以下是 Jumpstart deepseek-llm-r1-distill-qwen-1-5b模型部署的範例。根據上述步驟中選取的模型建立類似的部署 yaml 檔案。


cat << EOF > jumpstart_model.yaml
---
apiVersion: inference.sagemaker.aws.amazon.com/v1alpha1
kind: JumpStartModel
metadata:
  name: $SAGEMAKER_ENDPOINT_NAME
  namespace: $CLUSTER_NAMESPACE 
spec:
  sageMakerEndpoint:
    name: $SAGEMAKER_ENDPOINT_NAME
  model:
    modelHubName: SageMakerPublicHub
    modelId: $MODEL_ID
    modelVersion: $MODEL_VERSION
  server:
    instanceType: $INSTANCE_TYPE
  metrics:
    enabled: true
  environmentVariables:
    - name: SAMPLE_ENV_VAR
      value: "sample_value"
  maxDeployTimeInSeconds: 1800
  autoScalingSpec:
    cloudWatchTrigger:
      name: "SageMaker-Invocations"
      namespace: "AWS/SageMaker"
      useCachedMetrics: false
      metricName: "Invocations"
      targetValue: 10
      minValue: 0.0
      metricCollectionPeriod: 30
      metricStat: "Sum"
      metricType: "Average"
      dimensions:
        - name: "EndpointName"
          value: "$SAGEMAKER_ENDPOINT_NAME"
        - name: "VariantName"
          value: "AllTraffic"
EOF

部署模型

更新您的 kubernetes 組態並部署模型

設定 kubectl 以連線至由 Amazon EKS 協調的 HyperPod 叢集。

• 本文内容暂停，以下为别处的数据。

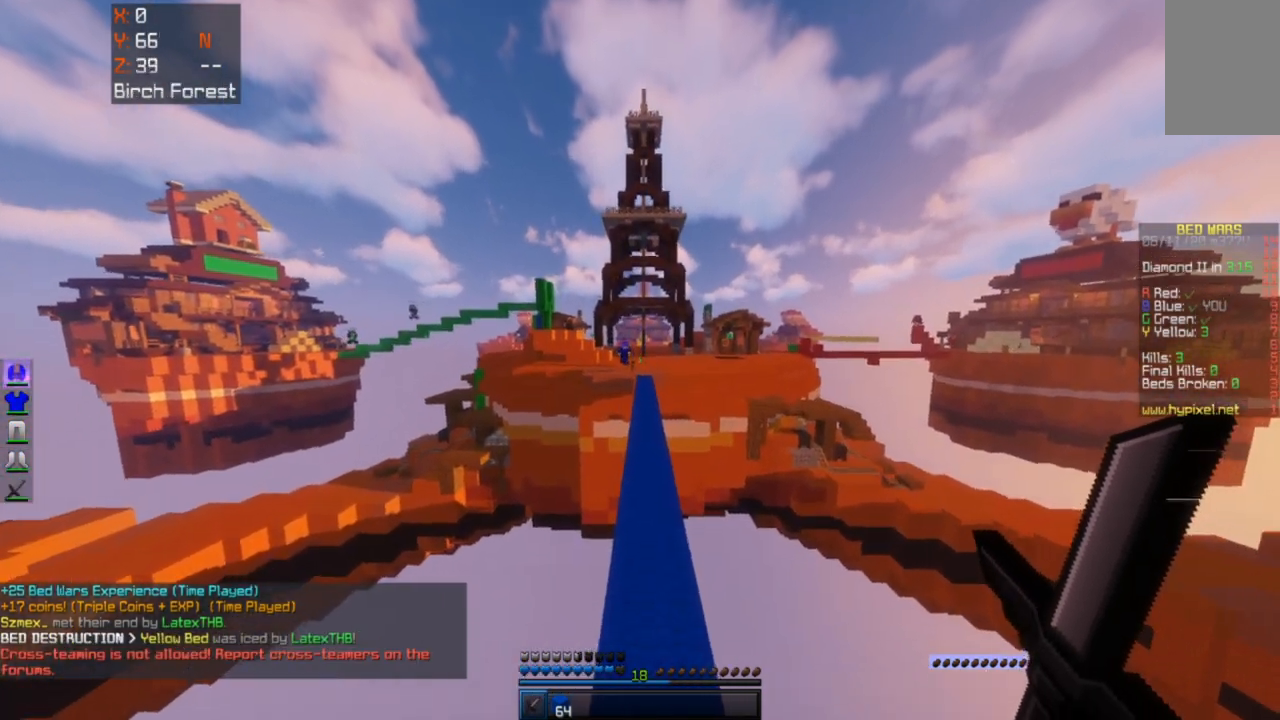
{"keys": ["d", "space", "w"], "mouse": [], "events": [[500, "d", "down"]]}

export EKS_CLUSTER_NAME=$(aws --region $REGION sagemaker describe-cluster --cluster-name $HYPERPOD_CLUSTER_NAME \
  --query 'Orchestrator.Eks.ClusterArn' --output text | \
  cut -d'/' -f2)
aws eks update-kubeconfig --name $EKS_CLUSTER_NAME --region $REGION

部署您的 JumpStart 模型。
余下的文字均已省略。